D’altronde, la carriera militare di Graziani fu dovuta alla sua adesione al partito fascista, non certo ai meriti, giudicati molto modesti dalla moderna storiografia. Come uomo e come militare il suo stesso ricordo è un disonore per l’Italia tutta, compreso il comune di Affile. Perché mai allora tributargli l’onore di un mausoleo, se non per lo stesso motivo della sua carriera, cioè l’essere stato un rappresentante di spicco del regime fascista?

Gli amministratori comunali e regionali che hanno speso soldi pubblici per onorare un assassino spietato e inumano, sia chiaro, appartenevano al partito della Meloni; anzi, suo cognato Lollobrigida partecipò all’inaugurazione del mausoleo, confermando così l’adesione del partito all’iniziativa.

È vero che la sentenza di condanna per apologia del fascismo nei confronti del sindaco di Affile è stata “annullata con rinvio” dalla Cassazione con motivazioni piuttosto discutibili, ma qui c’è qualcosa di peggio dell’apologia. Questo è un episodio di negazionismo verso efferati crimini di guerra e di pace, che non si giustifica se non con una continuità ideale con il regime fascista nella sua versione peggiore. Continuità avvalorata dal fatto che Graziani fu nominato presidente onorario del MSI, partito fondato da ex repubblichini “in opposizione al sistema democratico per mantenere viva l’idea del fascismo”. E che Fratelli d’Italia discenda da quel partito non ve lo devo spiegare io, è nei fatti e nelle persone, ed è graficamente testimoniata dalla fiamma tricolore, che ancora campeggia nel logo di Fratelli d’Italia.

Si potrebbero fare altri esempi, come i casi di Marcello De Angelis o di suo cognato Ciavardini, ma questo basta e avanza.

Non voglio con questo dire che Fratelli d’Italia sia un partito neofascista tout court, ma è evidente che ha in pancia simpatie, connivenze e un’eccessiva comprensione per il pensiero e la tradizione fascista.

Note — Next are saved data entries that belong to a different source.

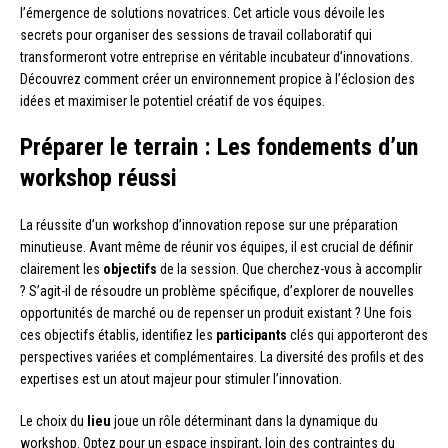
l’émergence de solutions novatrices. Cet article vous dévoile les
secrets pour organiser des sessions de travail collaboratif qui
transformeront votre entreprise en véritable incubateur d’innovations.
Découvrez comment créer un environnement propice à l’éclosion des
idées et maximiser le potentiel créatif de vos équipes.
Préparer le terrain : Les fondements d’un
workshop réussi
La réussite d’un workshop d’innovation repose sur une préparation
minutieuse. Avant même de réunir vos équipes, il est crucial de définir
clairement les
objectifs
de la session. Que cherchez-vous à accomplir
? S’agit-il de résoudre un problème spécifique, d’explorer de nouvelles
opportunités de marché ou de repenser un produit existant ? Une fois
ces objectifs établis, identifiez les
participants
clés qui apporteront des
perspectives variées et complémentaires. La diversité des profils et des
expertises est un atout majeur pour stimuler l’innovation.
Le choix du
lieu
joue un rôle déterminant dans la dynamique du
workshop. Optez pour un espace inspirant, loin des contraintes du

Né posso pensare che tutti i suoi elettori siano nostalgici del regime, ma è innegabile che abbiano una scarsa sensibilità verso le radici antifasciste della Repubblica.

Tornando ad Acca Larentia, è anche vero che queste manifestazioni, come quelle di Predappio, avvengono tutti gli anni, e tutti gli anni si svolge il triste rito dei saluti fascisti. Ma oggi ci sono delle differenze rilevanti.

La prima è che Fratelli d’Italia è al governo ed ha una posizione preminente nella maggioranza. Poi, che la Digos chiede i documenti ad uno che grida “viva l’Italia antifascista” dal loggione di un teatro, quasi fosse un reato l’apologia dell’antifascismo (il mondo alla rovescia, direbbe un certo generale). Infine, che FdI ha deciso l’inedita riforma istituzionale dell’elezione diretta del capo del governo, cosa che non ha precedenti in nessun Paese del mondo.

In conclusione, una domanda me la pongo: ma possiamo fidarci?